28. The third contention raised by Mr. Chopra is that, on the facts found in the present case, it should have been held that the property of the deceased, even if self-acquired, had been thrown into the common stock and had thus become joint family property. There is no doubt that Mr. Chopra states the law correctly ; therefore, the only question to consider is as to whether there has been any throwing into the common stock by the deceased. In the circumstances of the present case, the evidence relied upon for this purpose has been summarised in the order of the Central Board of Revenue as follows :

(1) Certain partnership business with outsiders was described by the deceased as Prem Raj Brij Mohan and Prem Raj and Sons.

(2) The name of the proprietor in the deceased's books is shown as Lala Prem Raj & Sons.

(3) The receipts in respect of the house property were issued by Brij Mohan.

(4) The contract work was supervised by Brij Mohan without any salary.

(5) In a letter written by Brij Mohan to the Delhi Municipality, he has signed for Messrs Prem Raj & Sons.

(6) A car purchased in the name of Brij Mohan was utilised in the business.

(7) There was an affidavit filed by Brij Mohan in which he declared the business to be the family business.

(8) The assessment of the business for the assessment years 1955-56 and 1956-57 has been made on the Hindu undivided family.

29. The Board considered these facts and held that the stand taken by Brij Mohan after the death of the deceased was irrelevant to establish the conduct of the deceased in his lifetime. The Board held that it was not enough for the deceased to have allowed his family members to enjoy his self-acquired property. There must, in addition be a clear renunciation of his separate rights over the property. The will of the deceased clearly shows the opposite. The contention that the will was not a proper guide, as even the jewellery of the daughter-in-law was described as belonging to the deceased, was rejected on the ground that the jewellery might have belonged to the deceased and he might only have allowed her to use the same.

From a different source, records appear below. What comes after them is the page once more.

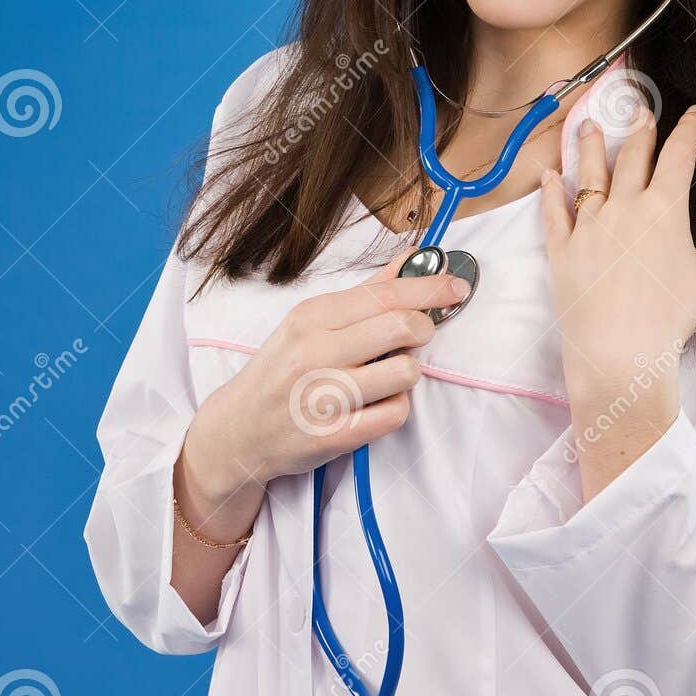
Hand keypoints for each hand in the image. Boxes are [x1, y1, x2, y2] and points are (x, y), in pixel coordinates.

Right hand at [181, 252, 467, 510]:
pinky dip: (396, 407)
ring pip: (405, 372)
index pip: (386, 294)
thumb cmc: (282, 371)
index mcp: (311, 317)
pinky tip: (377, 403)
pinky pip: (396, 414)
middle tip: (418, 335)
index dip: (431, 288)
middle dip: (424, 328)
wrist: (238, 431)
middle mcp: (315, 353)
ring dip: (408, 372)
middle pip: (403, 327)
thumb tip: (413, 259)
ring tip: (388, 374)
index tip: (457, 288)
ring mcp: (324, 397)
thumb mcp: (310, 323)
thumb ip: (366, 292)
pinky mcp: (335, 436)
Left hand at [539, 102, 695, 427]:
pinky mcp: (562, 249)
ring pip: (589, 175)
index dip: (688, 130)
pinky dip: (552, 191)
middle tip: (641, 110)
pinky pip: (554, 211)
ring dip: (590, 146)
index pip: (678, 155)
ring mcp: (588, 226)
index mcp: (663, 209)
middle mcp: (622, 207)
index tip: (694, 112)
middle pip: (631, 157)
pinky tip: (550, 175)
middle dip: (640, 130)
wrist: (620, 353)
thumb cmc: (672, 316)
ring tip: (589, 125)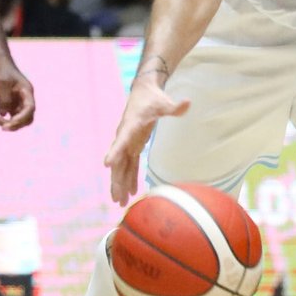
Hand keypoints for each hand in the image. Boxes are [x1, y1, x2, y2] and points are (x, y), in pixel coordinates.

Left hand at [0, 56, 35, 130]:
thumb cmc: (1, 69)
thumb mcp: (2, 84)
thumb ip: (4, 100)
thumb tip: (4, 114)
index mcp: (27, 92)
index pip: (30, 108)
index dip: (22, 118)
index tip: (10, 122)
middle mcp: (25, 98)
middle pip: (27, 117)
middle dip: (16, 124)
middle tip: (2, 127)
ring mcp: (18, 101)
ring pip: (19, 119)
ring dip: (9, 123)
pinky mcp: (10, 102)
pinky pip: (10, 116)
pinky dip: (4, 119)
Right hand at [103, 75, 191, 204]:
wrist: (143, 92)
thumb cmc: (152, 97)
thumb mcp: (164, 102)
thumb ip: (174, 106)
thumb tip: (188, 102)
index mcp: (130, 125)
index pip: (121, 140)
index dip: (114, 151)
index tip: (107, 164)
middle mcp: (125, 136)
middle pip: (118, 161)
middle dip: (116, 180)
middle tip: (116, 198)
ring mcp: (128, 142)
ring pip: (121, 167)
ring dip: (120, 184)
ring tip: (120, 203)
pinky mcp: (132, 145)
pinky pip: (129, 165)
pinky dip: (129, 178)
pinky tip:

30. The proposition of Hindu law which has been relied upon by the Board seems to be entirely correct. It has been held that a clear intention to waive and renounce separate rights must be established : vide Lakkireddi China Venkata Reddi v. Lakkireddi Lakshmama, , where it was held as follows :

"Law relating to blending of separate property with joint family property is well-settled. Property separate or self-acquired of a member of a joint Hindu family may be impressed with the character of joint family property if it is voluntarily thrown by the owner into the common stock with the intention of abandoning his separate claim therein; but to establish such abandonment a clear intention to waive separate rights must be established. From the mere fact that other members of the family were allowed to use the property jointly with himself, or that the income of the separate property was utilised out of generosity to support persons whom the holder was not bound to support, or from the failure to maintain separate accounts, abandonment cannot be inferred, for an act of generosity or kindness will not ordinarily be regarded as an admission of a legal obligation."

31. The statement of law given in paragraph 227 of Mulla's Hindu Law is to the same effect and is fully applicable to the facts of the present case. No clear intention by the deceased of waiving or renouncing his separate

rights has been established in the present case. In the circumstances, this contention of Mr. Chopra also fails.

32. In the result the question of law referred to this court is answered in the affirmative and in favor of the revenue. The Controller of Estate Duty will have his costs in this court. Counsel's fee Rs. 250.